[[ Recorded information, beginning ]]

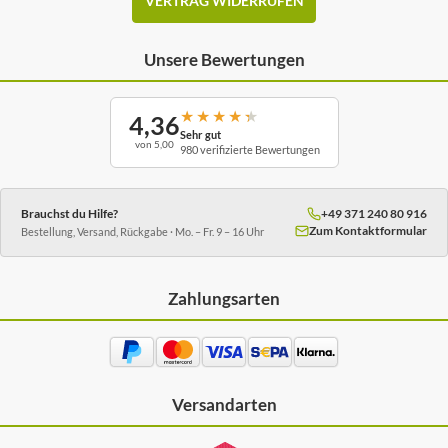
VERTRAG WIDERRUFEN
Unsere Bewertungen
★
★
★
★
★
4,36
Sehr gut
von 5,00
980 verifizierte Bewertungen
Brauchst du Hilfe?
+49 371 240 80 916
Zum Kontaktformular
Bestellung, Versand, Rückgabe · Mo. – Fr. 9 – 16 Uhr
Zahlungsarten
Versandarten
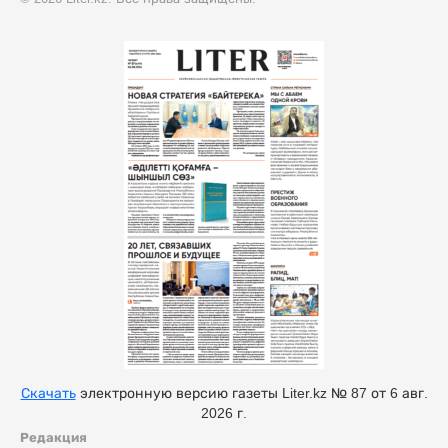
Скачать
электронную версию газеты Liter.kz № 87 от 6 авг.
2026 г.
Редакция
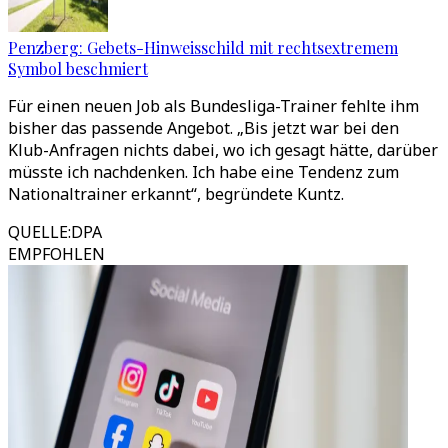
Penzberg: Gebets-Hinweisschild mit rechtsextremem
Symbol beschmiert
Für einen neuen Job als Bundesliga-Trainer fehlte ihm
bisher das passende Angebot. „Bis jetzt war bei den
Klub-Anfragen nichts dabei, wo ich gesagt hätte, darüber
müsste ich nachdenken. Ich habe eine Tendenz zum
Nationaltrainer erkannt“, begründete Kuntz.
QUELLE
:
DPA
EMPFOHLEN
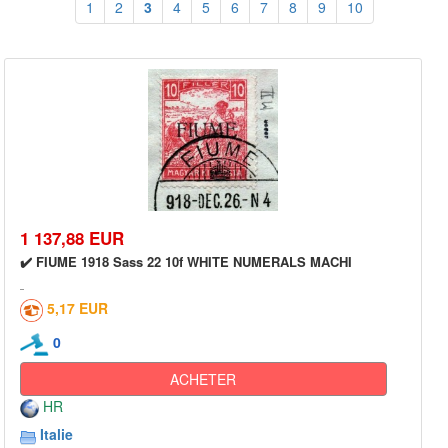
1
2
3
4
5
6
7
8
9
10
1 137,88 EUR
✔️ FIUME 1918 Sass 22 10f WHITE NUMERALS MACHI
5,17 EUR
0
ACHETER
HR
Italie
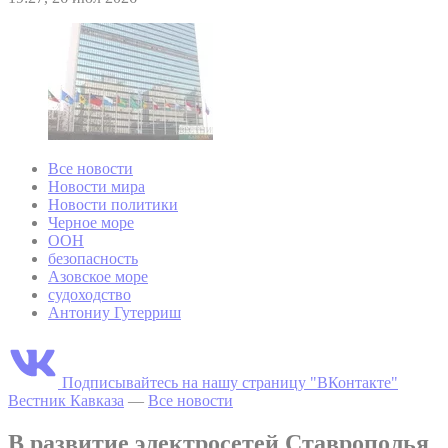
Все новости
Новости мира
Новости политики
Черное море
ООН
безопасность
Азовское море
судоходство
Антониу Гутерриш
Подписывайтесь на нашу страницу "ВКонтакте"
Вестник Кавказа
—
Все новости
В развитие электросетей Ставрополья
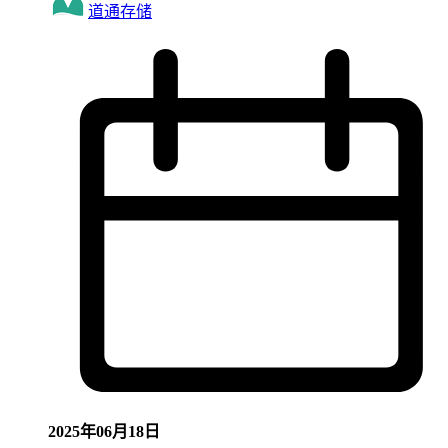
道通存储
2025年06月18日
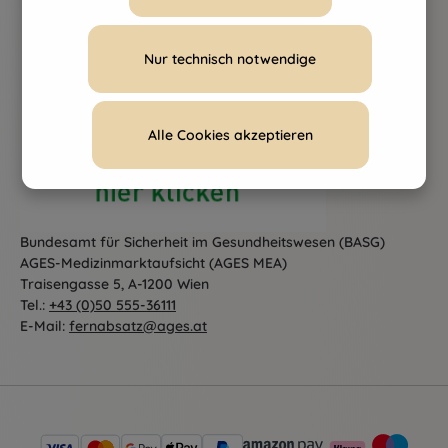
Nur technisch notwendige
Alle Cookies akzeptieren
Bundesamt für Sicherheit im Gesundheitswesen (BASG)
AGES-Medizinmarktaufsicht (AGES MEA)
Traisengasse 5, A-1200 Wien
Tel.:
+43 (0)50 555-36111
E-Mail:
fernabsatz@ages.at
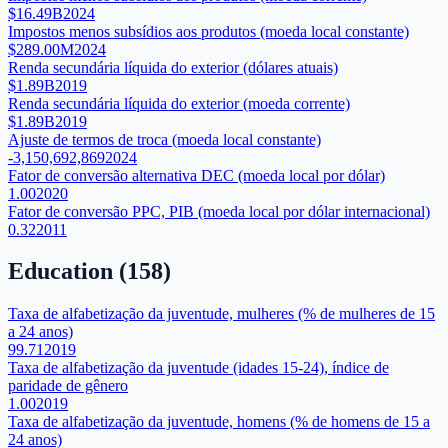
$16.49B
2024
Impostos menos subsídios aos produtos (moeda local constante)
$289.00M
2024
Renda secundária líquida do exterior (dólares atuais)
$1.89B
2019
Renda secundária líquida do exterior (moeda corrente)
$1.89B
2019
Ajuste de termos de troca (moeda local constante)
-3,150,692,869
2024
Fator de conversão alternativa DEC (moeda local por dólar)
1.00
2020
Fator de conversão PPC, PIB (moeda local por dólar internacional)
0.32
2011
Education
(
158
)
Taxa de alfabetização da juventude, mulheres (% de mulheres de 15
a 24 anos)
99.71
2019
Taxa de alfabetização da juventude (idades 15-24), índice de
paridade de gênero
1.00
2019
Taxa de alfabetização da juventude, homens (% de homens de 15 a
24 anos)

[[ Recorded information, end ]]
[[ Recorded information, beginning ]]

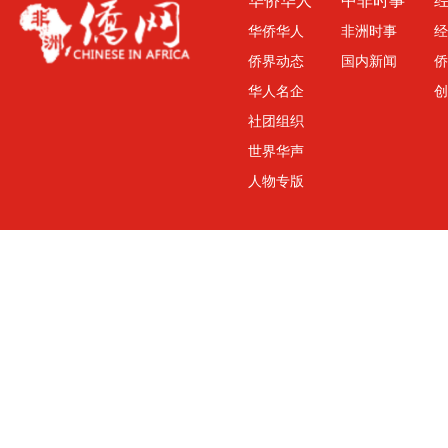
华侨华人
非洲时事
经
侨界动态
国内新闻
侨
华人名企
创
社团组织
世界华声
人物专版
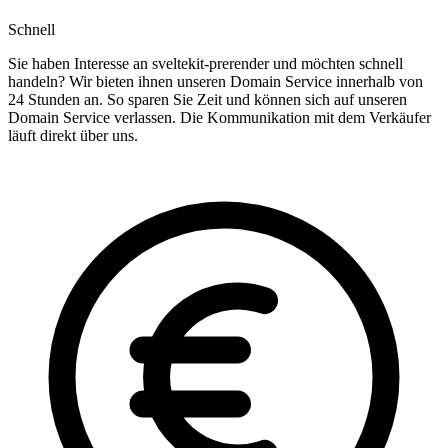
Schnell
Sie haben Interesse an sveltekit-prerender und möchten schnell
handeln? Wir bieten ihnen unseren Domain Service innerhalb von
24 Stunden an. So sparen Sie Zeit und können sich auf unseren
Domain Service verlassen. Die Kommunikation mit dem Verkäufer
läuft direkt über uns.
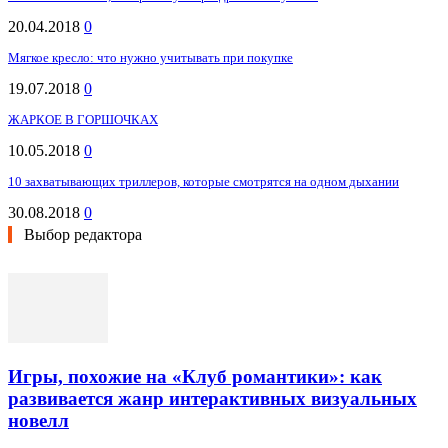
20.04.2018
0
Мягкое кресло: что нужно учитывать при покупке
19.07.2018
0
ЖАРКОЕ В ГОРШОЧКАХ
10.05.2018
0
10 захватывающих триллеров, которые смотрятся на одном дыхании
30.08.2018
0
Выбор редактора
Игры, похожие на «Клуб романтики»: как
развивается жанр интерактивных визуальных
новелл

[[ Recorded information, end ]]
[[ Recorded information, beginning ]]

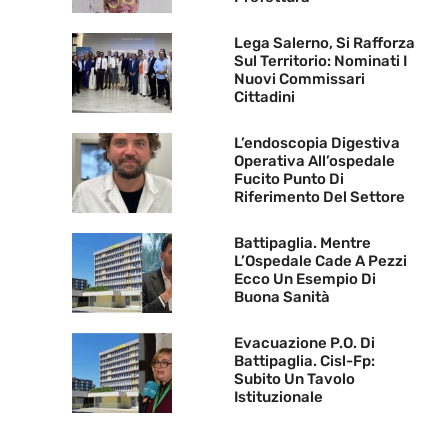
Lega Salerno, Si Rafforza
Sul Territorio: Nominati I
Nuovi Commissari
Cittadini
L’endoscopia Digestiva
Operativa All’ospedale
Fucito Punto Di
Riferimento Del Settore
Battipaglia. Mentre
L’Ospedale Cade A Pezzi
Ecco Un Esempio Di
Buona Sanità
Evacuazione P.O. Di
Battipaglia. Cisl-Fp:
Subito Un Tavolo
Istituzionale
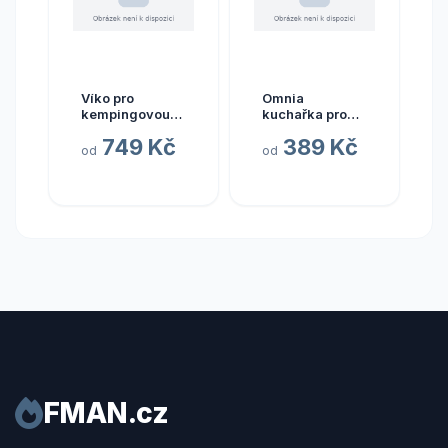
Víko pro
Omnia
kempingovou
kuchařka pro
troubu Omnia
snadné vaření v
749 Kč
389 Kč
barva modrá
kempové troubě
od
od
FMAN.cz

[[ Recorded information, end ]]

What to do:
Pick out the lines above that hold the string "moeda" and show them.

Result of the exercise:
Impostos menos subsídios aos produtos (moeda local constante)
Renda secundária líquida do exterior (moeda corrente)
Ajuste de termos de troca (moeda local constante)
Fator de conversão alternativa DEC (moeda local por dólar)
Fator de conversão PPC, PIB (moeda local por dólar internacional)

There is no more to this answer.